Re: [css3-mediaqueries] Re: Media queries using relative units

On Sun, May 20, 2012 at 12:30 PM, Boris Zbarsky <bzbarsky@mit.edu> wrote:
>>
>> The width as measured in CSS pixels is the same. Having a retina display
>> doesn't change the width, so why should zoom?
>
>
> It really depends on the zoom implementation.  Some zoom implementations
> work by just changing the size of a CSS px, since that automatically resizes
> everything that's not using percentage sizes..

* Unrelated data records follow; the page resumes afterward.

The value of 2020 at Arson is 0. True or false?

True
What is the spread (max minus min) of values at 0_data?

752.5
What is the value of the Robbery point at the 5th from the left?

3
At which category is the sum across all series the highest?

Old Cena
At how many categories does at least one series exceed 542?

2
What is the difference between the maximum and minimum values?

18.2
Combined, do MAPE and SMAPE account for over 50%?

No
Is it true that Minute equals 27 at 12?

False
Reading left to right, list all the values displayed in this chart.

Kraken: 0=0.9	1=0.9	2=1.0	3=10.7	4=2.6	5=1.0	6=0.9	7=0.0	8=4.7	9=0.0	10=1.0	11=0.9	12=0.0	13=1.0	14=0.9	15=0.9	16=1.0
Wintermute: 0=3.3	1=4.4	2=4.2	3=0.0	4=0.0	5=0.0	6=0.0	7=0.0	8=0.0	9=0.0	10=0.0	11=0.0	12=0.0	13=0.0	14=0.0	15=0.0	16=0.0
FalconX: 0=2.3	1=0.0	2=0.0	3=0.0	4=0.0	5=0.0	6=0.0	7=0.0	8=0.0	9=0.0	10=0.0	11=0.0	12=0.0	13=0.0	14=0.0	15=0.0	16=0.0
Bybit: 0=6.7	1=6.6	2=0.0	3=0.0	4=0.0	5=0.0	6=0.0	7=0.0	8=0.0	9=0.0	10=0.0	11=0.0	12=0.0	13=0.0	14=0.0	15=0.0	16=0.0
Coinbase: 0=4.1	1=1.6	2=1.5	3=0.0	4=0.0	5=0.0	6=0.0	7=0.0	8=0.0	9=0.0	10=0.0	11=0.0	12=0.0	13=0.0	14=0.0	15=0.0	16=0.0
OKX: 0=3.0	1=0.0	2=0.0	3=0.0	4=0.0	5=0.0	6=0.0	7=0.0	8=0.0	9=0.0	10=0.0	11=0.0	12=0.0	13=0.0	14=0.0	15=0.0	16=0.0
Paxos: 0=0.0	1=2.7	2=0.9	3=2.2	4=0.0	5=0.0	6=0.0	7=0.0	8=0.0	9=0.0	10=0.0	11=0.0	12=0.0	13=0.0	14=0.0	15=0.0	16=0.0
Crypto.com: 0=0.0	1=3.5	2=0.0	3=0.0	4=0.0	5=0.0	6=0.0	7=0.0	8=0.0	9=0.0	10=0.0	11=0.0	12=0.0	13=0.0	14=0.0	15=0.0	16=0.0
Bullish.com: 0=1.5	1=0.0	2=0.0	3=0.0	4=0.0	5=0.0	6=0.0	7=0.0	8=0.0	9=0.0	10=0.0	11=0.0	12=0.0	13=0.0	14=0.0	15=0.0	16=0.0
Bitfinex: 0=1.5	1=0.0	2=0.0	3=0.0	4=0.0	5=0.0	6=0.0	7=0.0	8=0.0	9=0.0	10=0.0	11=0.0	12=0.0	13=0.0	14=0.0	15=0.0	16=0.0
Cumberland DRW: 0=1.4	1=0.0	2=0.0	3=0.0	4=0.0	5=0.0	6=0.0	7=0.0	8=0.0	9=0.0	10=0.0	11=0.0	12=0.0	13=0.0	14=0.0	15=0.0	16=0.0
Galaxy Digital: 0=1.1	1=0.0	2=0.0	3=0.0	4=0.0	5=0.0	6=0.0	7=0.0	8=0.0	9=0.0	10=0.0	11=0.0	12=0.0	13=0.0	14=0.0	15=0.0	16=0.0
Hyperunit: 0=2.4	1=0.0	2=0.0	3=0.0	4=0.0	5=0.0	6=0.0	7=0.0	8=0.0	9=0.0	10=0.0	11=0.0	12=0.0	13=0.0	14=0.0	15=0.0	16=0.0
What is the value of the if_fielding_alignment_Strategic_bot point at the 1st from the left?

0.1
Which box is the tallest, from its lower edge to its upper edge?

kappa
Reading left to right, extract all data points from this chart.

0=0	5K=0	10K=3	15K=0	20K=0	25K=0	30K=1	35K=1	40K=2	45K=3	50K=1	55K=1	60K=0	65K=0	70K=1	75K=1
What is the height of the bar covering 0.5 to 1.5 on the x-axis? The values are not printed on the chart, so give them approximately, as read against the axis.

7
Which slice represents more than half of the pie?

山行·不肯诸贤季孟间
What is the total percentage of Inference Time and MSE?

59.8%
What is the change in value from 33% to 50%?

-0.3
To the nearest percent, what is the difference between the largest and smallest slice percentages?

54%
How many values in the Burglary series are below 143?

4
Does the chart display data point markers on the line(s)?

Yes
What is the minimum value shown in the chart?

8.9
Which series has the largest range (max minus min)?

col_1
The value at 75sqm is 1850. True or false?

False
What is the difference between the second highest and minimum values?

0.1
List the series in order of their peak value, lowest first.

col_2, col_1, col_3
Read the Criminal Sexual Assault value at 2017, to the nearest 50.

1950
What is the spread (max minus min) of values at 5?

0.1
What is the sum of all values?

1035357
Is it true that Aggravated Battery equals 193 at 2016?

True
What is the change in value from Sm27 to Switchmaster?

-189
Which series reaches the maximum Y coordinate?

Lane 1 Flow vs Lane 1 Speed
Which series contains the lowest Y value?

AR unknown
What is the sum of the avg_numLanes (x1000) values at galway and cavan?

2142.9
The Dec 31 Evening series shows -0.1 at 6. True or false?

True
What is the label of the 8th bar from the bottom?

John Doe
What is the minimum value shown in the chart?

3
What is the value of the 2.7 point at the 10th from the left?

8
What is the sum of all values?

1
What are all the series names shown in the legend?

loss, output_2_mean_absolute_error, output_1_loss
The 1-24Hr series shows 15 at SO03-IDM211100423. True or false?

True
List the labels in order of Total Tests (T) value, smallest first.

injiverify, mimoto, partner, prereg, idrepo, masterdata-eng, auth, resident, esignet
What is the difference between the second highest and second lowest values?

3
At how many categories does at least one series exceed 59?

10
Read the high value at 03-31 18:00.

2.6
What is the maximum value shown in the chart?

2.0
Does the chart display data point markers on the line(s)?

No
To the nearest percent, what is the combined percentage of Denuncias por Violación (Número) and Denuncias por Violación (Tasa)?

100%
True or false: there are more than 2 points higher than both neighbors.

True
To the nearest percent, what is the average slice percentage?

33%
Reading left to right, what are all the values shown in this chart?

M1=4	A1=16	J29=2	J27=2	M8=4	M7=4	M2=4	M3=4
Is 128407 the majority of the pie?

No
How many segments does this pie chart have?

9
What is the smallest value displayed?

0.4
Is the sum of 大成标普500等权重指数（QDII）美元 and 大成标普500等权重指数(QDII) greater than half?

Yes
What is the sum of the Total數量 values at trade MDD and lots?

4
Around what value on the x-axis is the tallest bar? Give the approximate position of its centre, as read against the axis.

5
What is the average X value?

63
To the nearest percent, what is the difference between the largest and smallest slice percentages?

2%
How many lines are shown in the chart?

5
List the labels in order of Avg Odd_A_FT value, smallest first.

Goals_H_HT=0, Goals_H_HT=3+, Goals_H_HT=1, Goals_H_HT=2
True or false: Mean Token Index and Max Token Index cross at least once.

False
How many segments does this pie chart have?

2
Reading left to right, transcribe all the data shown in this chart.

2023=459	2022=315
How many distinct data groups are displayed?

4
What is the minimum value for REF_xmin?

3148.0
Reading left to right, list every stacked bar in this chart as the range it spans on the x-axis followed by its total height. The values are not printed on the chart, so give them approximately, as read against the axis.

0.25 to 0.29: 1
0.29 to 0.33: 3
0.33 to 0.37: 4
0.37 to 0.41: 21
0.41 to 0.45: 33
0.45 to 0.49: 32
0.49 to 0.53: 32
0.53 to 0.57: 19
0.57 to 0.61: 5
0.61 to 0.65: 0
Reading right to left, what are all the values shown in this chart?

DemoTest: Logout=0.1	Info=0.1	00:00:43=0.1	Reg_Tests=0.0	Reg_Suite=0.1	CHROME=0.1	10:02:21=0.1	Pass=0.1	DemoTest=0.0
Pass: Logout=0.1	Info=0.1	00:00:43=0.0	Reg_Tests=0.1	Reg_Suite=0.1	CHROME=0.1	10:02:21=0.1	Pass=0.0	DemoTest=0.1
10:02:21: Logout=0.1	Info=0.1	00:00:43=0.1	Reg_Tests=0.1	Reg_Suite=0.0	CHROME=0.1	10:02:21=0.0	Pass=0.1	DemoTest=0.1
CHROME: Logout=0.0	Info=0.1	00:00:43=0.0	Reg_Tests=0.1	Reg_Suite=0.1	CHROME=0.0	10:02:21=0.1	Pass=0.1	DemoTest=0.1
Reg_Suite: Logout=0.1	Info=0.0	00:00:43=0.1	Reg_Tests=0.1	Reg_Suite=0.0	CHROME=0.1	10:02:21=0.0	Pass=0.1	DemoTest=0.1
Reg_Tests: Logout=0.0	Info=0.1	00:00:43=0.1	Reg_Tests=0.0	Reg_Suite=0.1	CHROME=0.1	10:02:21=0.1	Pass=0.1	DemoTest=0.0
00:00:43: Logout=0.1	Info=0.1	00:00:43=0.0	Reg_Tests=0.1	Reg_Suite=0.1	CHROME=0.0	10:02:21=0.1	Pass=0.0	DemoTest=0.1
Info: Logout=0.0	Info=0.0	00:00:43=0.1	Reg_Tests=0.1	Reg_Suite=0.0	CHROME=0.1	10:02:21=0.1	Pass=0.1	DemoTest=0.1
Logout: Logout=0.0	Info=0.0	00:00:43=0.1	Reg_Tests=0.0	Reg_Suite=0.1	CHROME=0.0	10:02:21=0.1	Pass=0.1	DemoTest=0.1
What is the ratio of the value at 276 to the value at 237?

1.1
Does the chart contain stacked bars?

Could you explain the decision to have the default zoom mode trigger
MQs in Firefox? Because I think it is the right one; as a developer
that is exactly what I want to happen as it makes the site much more
accessible than it would otherwise be.

To illustrate: I have a friend with a low-vision impairment. His
browser zoom (in Chrome) is set very high, which means on many pages
he visits every day, the layout is deteriorated—not only do elements
often get pushed out of place or wrap uncomfortably, but he has to do
a lot of scrolling back and forth as the page width increases beyond
the viewport width. This should sound familiar even to those of us
without visual impairments, as it is essentially the same problem
anyone would have accessing a desktop-optimized site on a mobile
device.

Em-based MQs triggered by page zooms completely solve this problem,
since if the site is responsive, then at a certain zoom level the
quote-unquote "mobile" layout will kick in and the whole page will
automatically be optimized for a smaller viewport. Note that Opera has
the same behavior here as Firefox, so if WebKit followed suit it would
unify browser behavior and un-break a lot of the Web as the responsive
movement gains more and more traction.